A new report, “Bringing All the women to high school – A Case for Investment,” jointly published by a gaggle of civil society organizations performing on girls’ right to education in Pakistan states that the govt will need to make an investment to the tune of Rs. 6.5 trillion to make sure that each out-of-school (OOS) girl within the country has access to formal education by the year 2030.
To ensure that the whole population of all the out-of-school children in Pakistan, girls and boys, are in schools another Rs. 5.5 trillion will need to be invested within the education sector over subsequent 10 years.
It is interesting to notice that between 2012-13 to 2018-19, the federal and provincial governments in Pakistan collectively spent Rs. 6 trillion on education.
As per the projections provided within the report, this amount will merely need to double over a ten-year period to realize hundred per cent literacy within the country.
22.8 million or 44% of Pakistan’s children of school-going age are out of schools at present. The majority of these out-of-school children are girls.
This inevitably means Pakistan can possibly not overcome its current education crises without ensuring formal learning opportunities for its girl-children.
Over the amount of the last five years from 2012-13 to 2016-17, the amount of out-of-school children (boys and girls) has declined by approximately 12 per cent. The report asserts that at this rate of change, it might take Pakistan another 42 years to clear the prevailing backlog of OOS children within the country!

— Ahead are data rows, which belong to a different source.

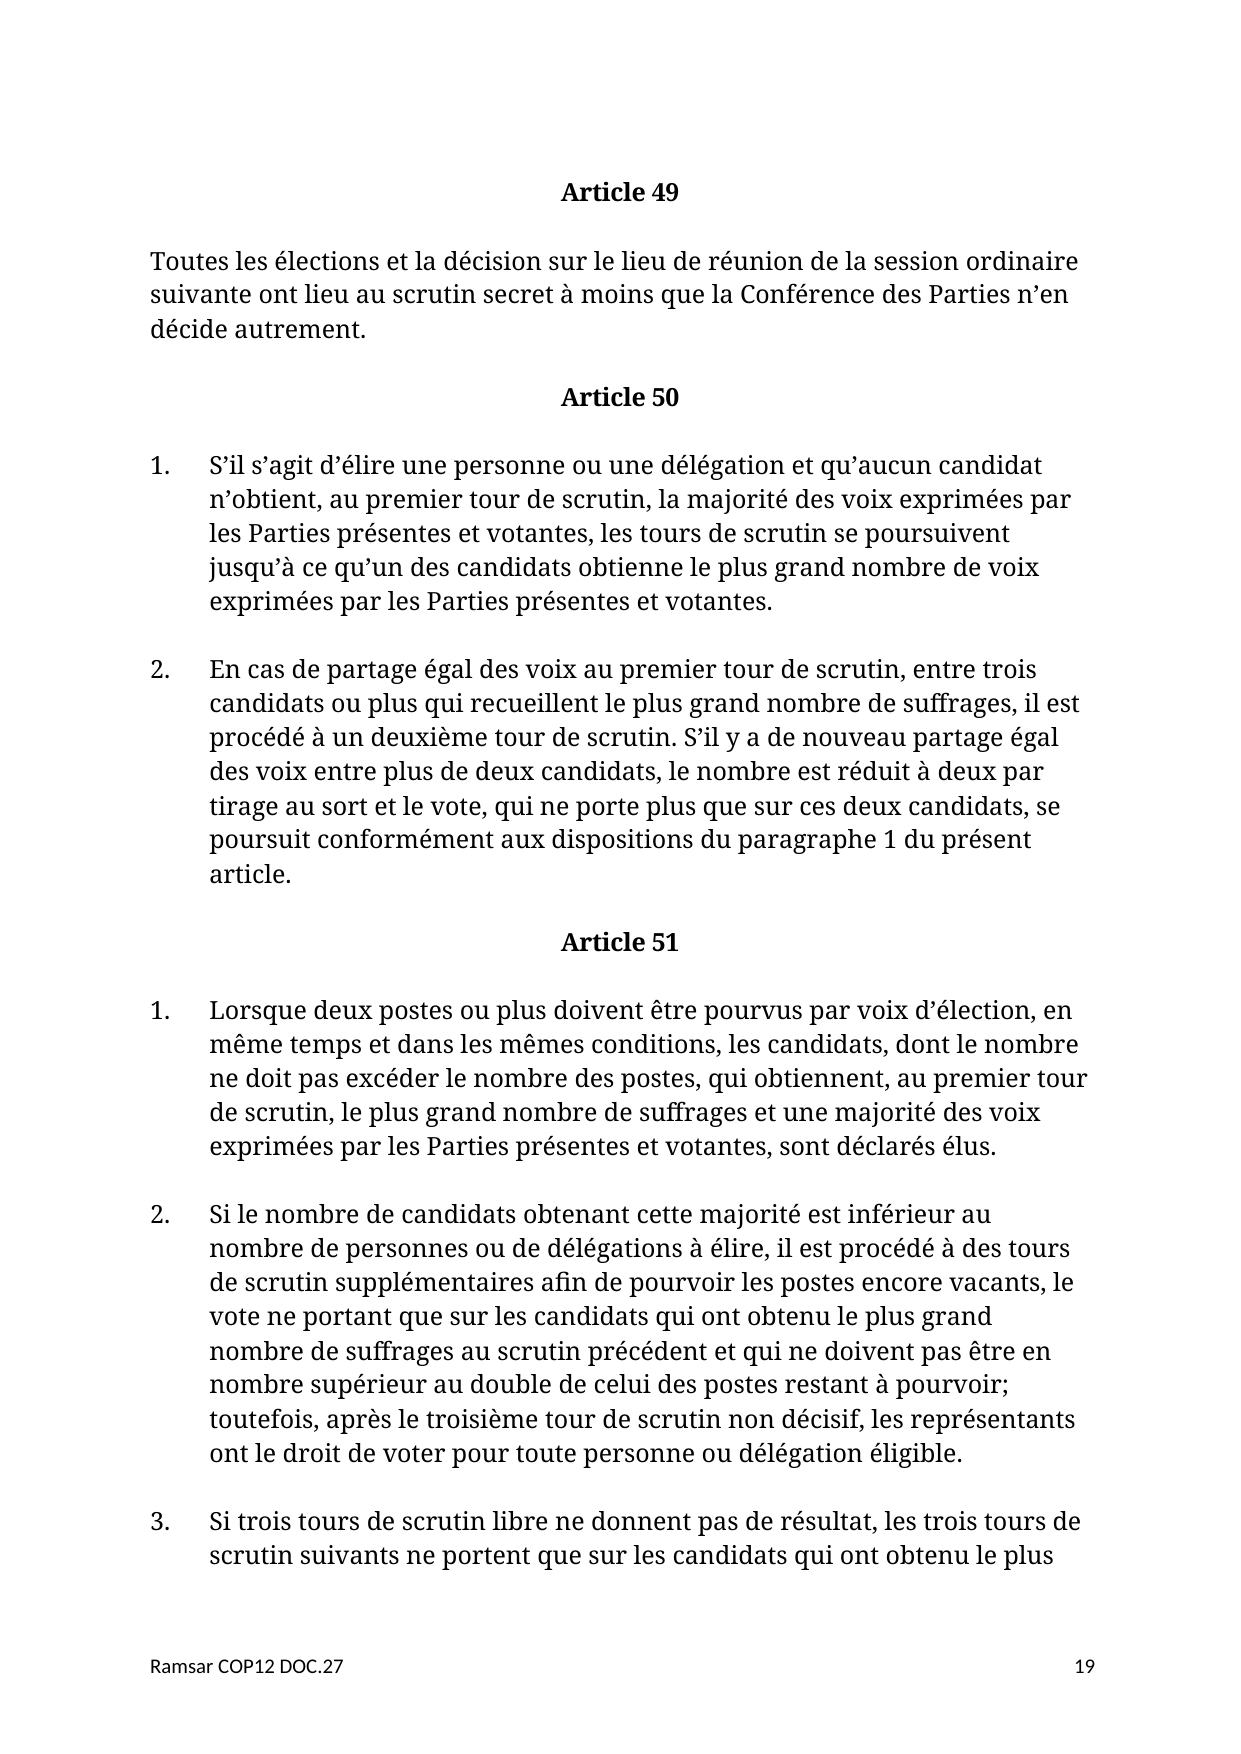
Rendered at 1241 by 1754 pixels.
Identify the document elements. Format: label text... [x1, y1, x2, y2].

subtitle Article 49 [150, 175, 1090, 209]
subtitle Article 51 [150, 924, 1090, 958]
text 1. S’il s’agit d’élire une personne ou une délégation et qu’aucun candidat n’obtient, au premier tour de scrutin, la majorité des voix exprimées par les Parties présentes et votantes, les tours de scrutin se poursuivent jusqu’à ce qu’un des candidats obtienne le plus grand nombre de voix exprimées par les Parties présentes et votantes. [150, 447, 1090, 618]
text Toutes les élections et la décision sur le lieu de réunion de la session ordinaire suivante ont lieu au scrutin secret à moins que la Conférence des Parties n’en décide autrement. [150, 243, 1090, 345]
text 1. Lorsque deux postes ou plus doivent être pourvus par voix d’élection, en même temps et dans les mêmes conditions, les candidats, dont le nombre ne doit pas excéder le nombre des postes, qui obtiennent, au premier tour de scrutin, le plus grand nombre de suffrages et une majorité des voix exprimées par les Parties présentes et votantes, sont déclarés élus. [150, 992, 1090, 1163]
subtitle Article 50 [150, 379, 1090, 413]
text 2. Si le nombre de candidats obtenant cette majorité est inférieur au nombre de personnes ou de délégations à élire, il est procédé à des tours de scrutin supplémentaires afin de pourvoir les postes encore vacants, le vote ne portant que sur les candidats qui ont obtenu le plus grand nombre de suffrages au scrutin précédent et qui ne doivent pas être en nombre supérieur au double de celui des postes restant à pourvoir; toutefois, après le troisième tour de scrutin non décisif, les représentants ont le droit de voter pour toute personne ou délégation éligible. [150, 1197, 1090, 1469]
text 2. En cas de partage égal des voix au premier tour de scrutin, entre trois candidats ou plus qui recueillent le plus grand nombre de suffrages, il est procédé à un deuxième tour de scrutin. S’il y a de nouveau partage égal des voix entre plus de deux candidats, le nombre est réduit à deux par tirage au sort et le vote, qui ne porte plus que sur ces deux candidats, se poursuit conformément aux dispositions du paragraphe 1 du présent article. [150, 652, 1090, 890]
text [150, 1503, 1090, 1572]
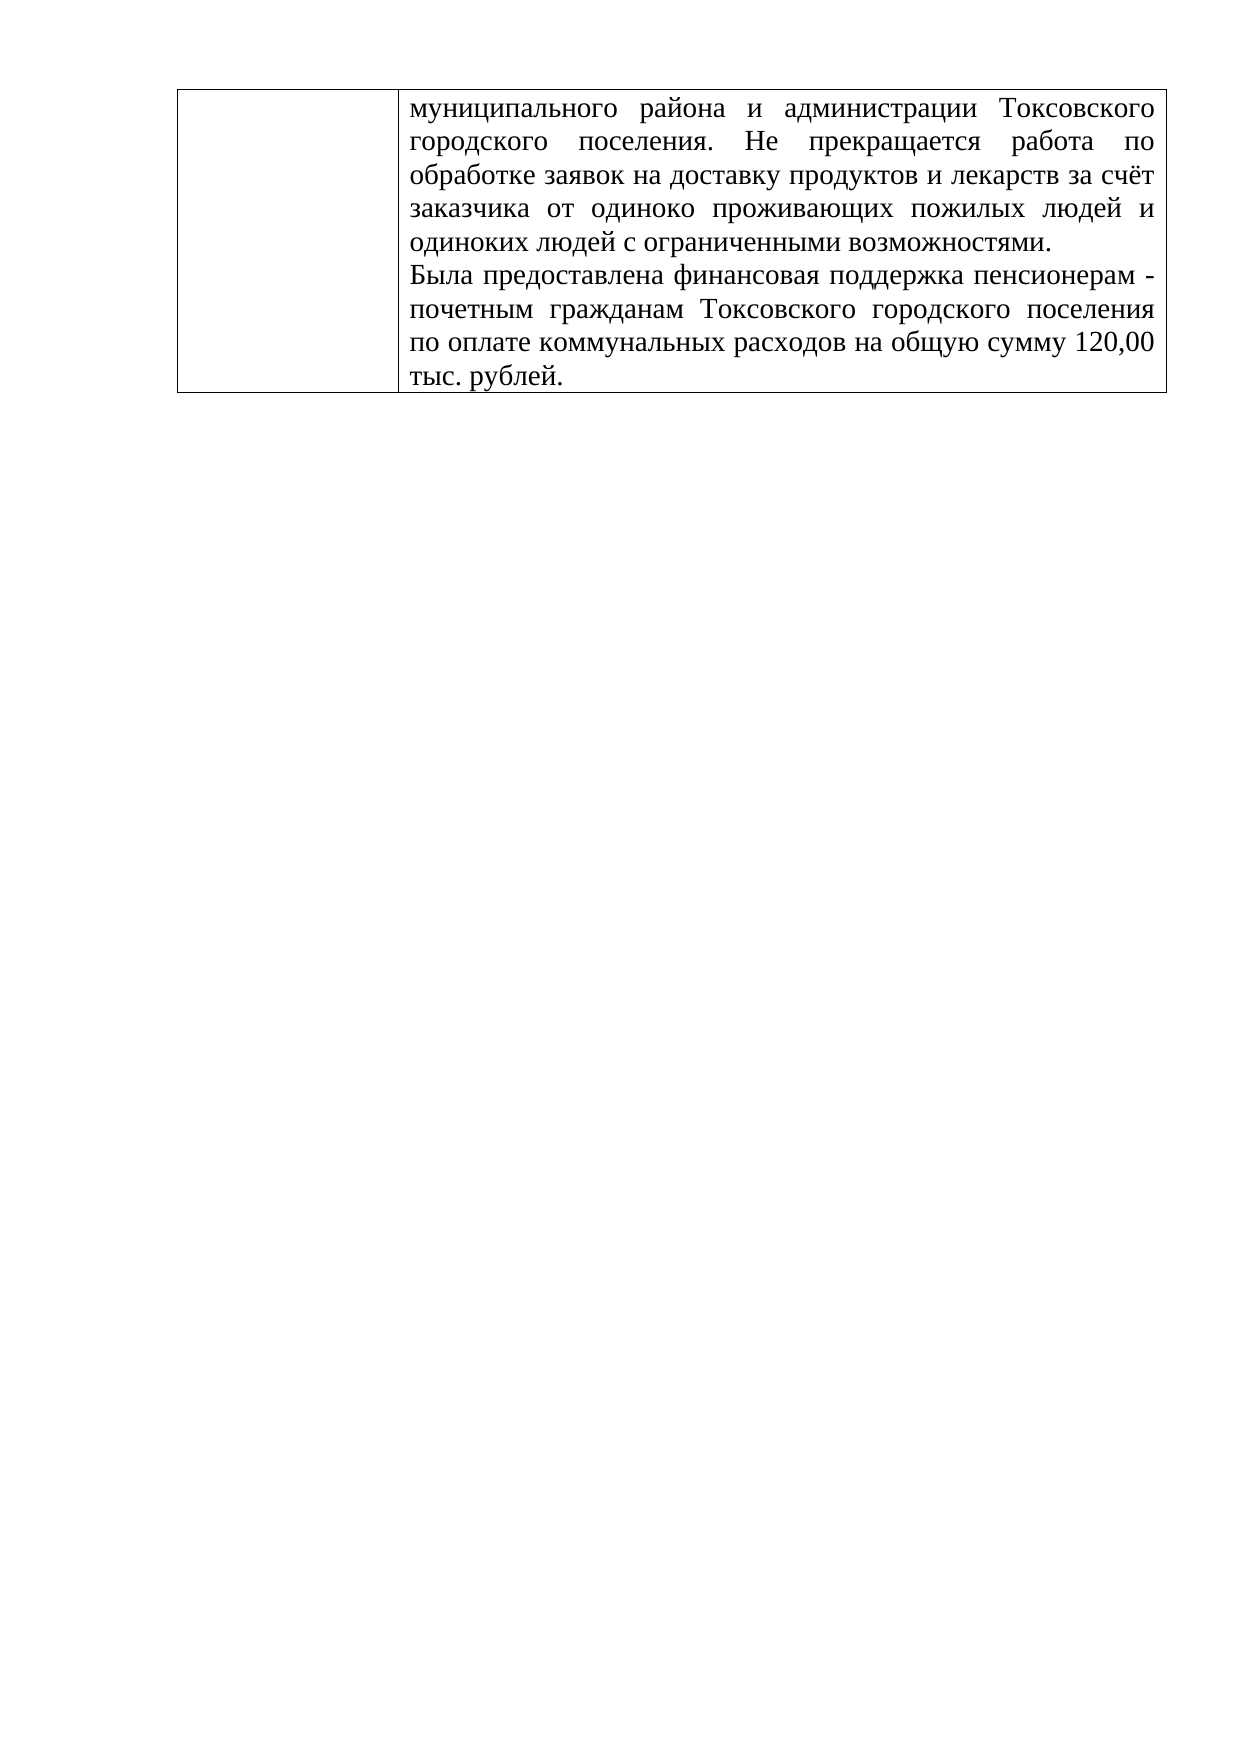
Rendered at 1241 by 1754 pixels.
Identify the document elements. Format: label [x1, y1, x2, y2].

table_cell [399, 90, 1166, 392]
table_cell [178, 90, 398, 392]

Both demand- and structural supply-side issues including spasmodic planning have contributed to the present grim situation of education in Pakistan.
However, while these predicaments individually and in unison persistently rob many Pakistani children from an opportunity at a far better life, at the guts of Pakistan’s education crises lies the dilemma of dreadfully low investment.
Pakistan may be a signatory to the “Education 2030 Incheon Declaration and Framework for Action 2015” consistent with which each country should spend a minimum of 4 per cent of its GDP on education and/or allocate a minimum of 15 to twenty per cent of its public expenditure for education.
However, as highlighted within the report while the provincial governments are allocating well above the minimum limit of 15 per cent throughout this point , the federal has fallen in need of the mark by an enormous margin with allocations dwindling between a mere 2 – 2.2. per cent!
And so, albeit education is primarily a provincial subject, the onus of the responsibility to correct Pakistan’s current miserable state of education spending as a percentage of its GDP lies largely on the federal government.
Because the federal spending on education as a percentage of the entire spending is so low, it inevitably brings down the cumulative average of the country.
The study also takes into consideration the adverse effect the COVID-19 outbreak is probably going to possess on Pakistan’s already frail economy and the way the recovery phase are often hastened to reduce its spill-over on the education system.
After highlighting the state of Pakistan’s current investment in education, Bringing All the women to high school.
A Case for Investment closes with an in-depth roadmap on how the structural rigidities within the country’s financial system are often addressed and more revenue generated – within the short-, medium- and long-term periods – to boost the specified Rs. 6.5 trillion over by 2030 to teach the country’s over 12 million out-of-school girls.